A maneira como a narrativa é construída é que revela o quanto o filme tem seu potencial. Logo no início o filme lembra um filme americano barato. Esse começo quase me tira do filme. A cena é construída de uma maneira que já assistimos inúmeras vezes. Pensei que iríamos imitar a maneira americana de fazer um filme. Além disso a cena da borracha cortada com água se esvaindo já era algo metafórico para a construção da cena e eis que então o diretor que também co-escreveu o roteiro quer colocar um algo a mais desnecessário em cena. Felizmente eu estava enganado pois após esse início o filme constrói toda sua atmosfera com recursos cinematográficos.

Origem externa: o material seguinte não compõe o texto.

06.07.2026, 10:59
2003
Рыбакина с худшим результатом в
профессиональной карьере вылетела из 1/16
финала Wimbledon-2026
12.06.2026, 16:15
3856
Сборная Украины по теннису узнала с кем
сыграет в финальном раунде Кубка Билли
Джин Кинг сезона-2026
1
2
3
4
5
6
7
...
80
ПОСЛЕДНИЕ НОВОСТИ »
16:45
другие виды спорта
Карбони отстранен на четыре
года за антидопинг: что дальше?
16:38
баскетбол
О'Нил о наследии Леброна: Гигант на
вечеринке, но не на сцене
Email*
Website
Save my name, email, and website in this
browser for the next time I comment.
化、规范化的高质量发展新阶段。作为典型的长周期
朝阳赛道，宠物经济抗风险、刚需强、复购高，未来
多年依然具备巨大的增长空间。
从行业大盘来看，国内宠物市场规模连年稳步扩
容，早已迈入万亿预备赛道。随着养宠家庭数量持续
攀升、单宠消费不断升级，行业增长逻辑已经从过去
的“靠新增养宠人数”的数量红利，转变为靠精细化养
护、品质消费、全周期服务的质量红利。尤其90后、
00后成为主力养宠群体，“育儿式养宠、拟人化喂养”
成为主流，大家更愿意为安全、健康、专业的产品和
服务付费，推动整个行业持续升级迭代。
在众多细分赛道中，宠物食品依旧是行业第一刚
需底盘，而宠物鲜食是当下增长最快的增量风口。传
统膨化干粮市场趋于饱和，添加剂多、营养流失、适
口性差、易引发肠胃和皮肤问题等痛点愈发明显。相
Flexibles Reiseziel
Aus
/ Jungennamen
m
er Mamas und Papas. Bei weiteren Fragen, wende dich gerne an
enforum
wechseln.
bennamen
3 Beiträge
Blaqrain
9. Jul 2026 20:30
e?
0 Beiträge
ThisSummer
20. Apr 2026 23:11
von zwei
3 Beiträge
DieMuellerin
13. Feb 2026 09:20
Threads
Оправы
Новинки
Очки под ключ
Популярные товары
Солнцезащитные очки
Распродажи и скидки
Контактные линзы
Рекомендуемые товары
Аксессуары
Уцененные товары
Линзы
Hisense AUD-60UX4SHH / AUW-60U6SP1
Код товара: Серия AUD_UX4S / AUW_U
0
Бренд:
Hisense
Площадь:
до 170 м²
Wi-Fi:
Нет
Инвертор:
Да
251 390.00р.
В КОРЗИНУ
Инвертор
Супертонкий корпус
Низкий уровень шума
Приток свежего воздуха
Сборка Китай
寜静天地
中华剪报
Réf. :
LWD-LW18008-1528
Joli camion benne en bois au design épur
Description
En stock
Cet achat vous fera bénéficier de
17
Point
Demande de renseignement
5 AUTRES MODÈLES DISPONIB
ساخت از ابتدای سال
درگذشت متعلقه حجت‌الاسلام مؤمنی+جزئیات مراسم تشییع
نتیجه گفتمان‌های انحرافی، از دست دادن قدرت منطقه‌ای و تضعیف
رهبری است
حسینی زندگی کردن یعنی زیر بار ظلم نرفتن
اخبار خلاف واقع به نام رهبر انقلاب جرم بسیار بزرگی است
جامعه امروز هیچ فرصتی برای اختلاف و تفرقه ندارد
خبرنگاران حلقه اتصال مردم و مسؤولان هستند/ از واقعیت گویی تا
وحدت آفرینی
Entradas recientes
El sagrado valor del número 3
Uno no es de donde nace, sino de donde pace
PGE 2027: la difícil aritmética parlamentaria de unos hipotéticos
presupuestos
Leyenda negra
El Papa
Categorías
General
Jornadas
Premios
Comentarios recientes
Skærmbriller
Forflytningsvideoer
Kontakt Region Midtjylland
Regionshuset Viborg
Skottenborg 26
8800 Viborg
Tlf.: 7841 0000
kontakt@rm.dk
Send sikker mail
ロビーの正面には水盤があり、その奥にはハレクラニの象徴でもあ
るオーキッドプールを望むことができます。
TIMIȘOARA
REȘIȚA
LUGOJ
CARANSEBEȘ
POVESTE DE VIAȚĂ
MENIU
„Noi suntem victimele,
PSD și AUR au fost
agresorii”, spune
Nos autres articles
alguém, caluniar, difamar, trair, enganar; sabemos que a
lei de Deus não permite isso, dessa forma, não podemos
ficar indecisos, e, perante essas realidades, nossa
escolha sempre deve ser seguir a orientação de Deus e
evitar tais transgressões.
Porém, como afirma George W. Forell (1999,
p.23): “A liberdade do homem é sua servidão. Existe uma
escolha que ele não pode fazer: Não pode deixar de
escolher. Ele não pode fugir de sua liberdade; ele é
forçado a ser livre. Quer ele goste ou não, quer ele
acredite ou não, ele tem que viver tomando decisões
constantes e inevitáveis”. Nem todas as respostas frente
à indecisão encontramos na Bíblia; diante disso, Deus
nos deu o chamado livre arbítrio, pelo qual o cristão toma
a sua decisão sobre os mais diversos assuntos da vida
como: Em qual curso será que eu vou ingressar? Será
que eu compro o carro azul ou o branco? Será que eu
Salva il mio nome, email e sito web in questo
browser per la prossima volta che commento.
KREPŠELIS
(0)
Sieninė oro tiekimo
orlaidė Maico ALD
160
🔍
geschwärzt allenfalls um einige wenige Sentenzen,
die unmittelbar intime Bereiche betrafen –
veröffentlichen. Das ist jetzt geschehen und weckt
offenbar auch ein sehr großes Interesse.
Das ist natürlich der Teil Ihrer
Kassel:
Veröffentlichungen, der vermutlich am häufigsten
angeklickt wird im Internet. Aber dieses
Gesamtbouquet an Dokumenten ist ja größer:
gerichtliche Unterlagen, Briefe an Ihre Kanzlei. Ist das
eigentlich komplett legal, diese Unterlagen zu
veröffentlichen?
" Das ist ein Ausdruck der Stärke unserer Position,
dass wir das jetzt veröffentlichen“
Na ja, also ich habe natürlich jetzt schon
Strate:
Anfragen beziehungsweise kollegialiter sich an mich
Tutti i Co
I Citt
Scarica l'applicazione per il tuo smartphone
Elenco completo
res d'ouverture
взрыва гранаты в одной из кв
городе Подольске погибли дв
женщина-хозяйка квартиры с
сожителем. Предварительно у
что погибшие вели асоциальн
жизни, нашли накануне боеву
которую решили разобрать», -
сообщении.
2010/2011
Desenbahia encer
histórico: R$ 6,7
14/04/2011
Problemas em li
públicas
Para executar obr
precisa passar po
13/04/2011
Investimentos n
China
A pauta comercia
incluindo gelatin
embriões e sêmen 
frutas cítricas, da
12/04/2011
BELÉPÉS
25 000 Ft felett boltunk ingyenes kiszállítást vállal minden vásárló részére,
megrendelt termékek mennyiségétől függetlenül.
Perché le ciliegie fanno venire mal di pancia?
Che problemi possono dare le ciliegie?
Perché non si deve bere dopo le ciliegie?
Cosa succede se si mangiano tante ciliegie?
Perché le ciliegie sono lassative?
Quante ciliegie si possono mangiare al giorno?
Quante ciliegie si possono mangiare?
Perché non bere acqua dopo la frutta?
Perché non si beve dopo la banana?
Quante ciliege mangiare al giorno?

O filme é pouco iluminado e então um ambiente de terror e medo é construído em meio a escuridão. As vezes não sabemos se é dia ou noite. O uso da câmera subjetiva consegue corroborar para o sentimento de algo que se esconde na mata ou na escuridão. Os quadros elaborados em primeiríssimos planos traz à tona a câmera de David Lynch filmando o pesadelo de Império dos Sonhos com a distorção do rosto dos personagens. Acrescenta-se a isso planos fechados sem grandes profundidade de campo. Dessa maneira somos envolvidos sem saber o que pode ter logo ali no escuro. E por fim o design de produção que se utiliza de uma casa que funciona bem como um pesadelo, não só por estar no meio do mato, mas sim pela construção de seu interior.
O roteiro pode parecer falho, mas ao chegarmos no final conseguimos enxergar várias pistas no decorrer do filme através de seus diálogos que contribuem para que se chegar ao desfecho do filme. A única falha é colocar as vezes personagens que não vão muito adiantes e em certo momento encaixar cenas que facilmente poderiam ser cortadas na montagem final. Falando de personagens não vejo Gagliasso convencendo na hora de falar seus diálogos, por outro lado Regiane Alves parece conseguir estar bem segura no personagem. A homenagem a José Wilker é válida, mas seu personagem parece ter perdido cenas na montagem final. Parece colocado apenas para ter essa homenagem, já que sua participação não é importante para a trama.
Construindo o filme com sabedoria ao utilizar recursos importante para contar a história, o filme mesmo não sendo algo original sabe desenvolver o potencial de sua história. Explorando cada canto da escuridão, seja interna ou externa, o filme consegue nos envolver em uma obra bem construída.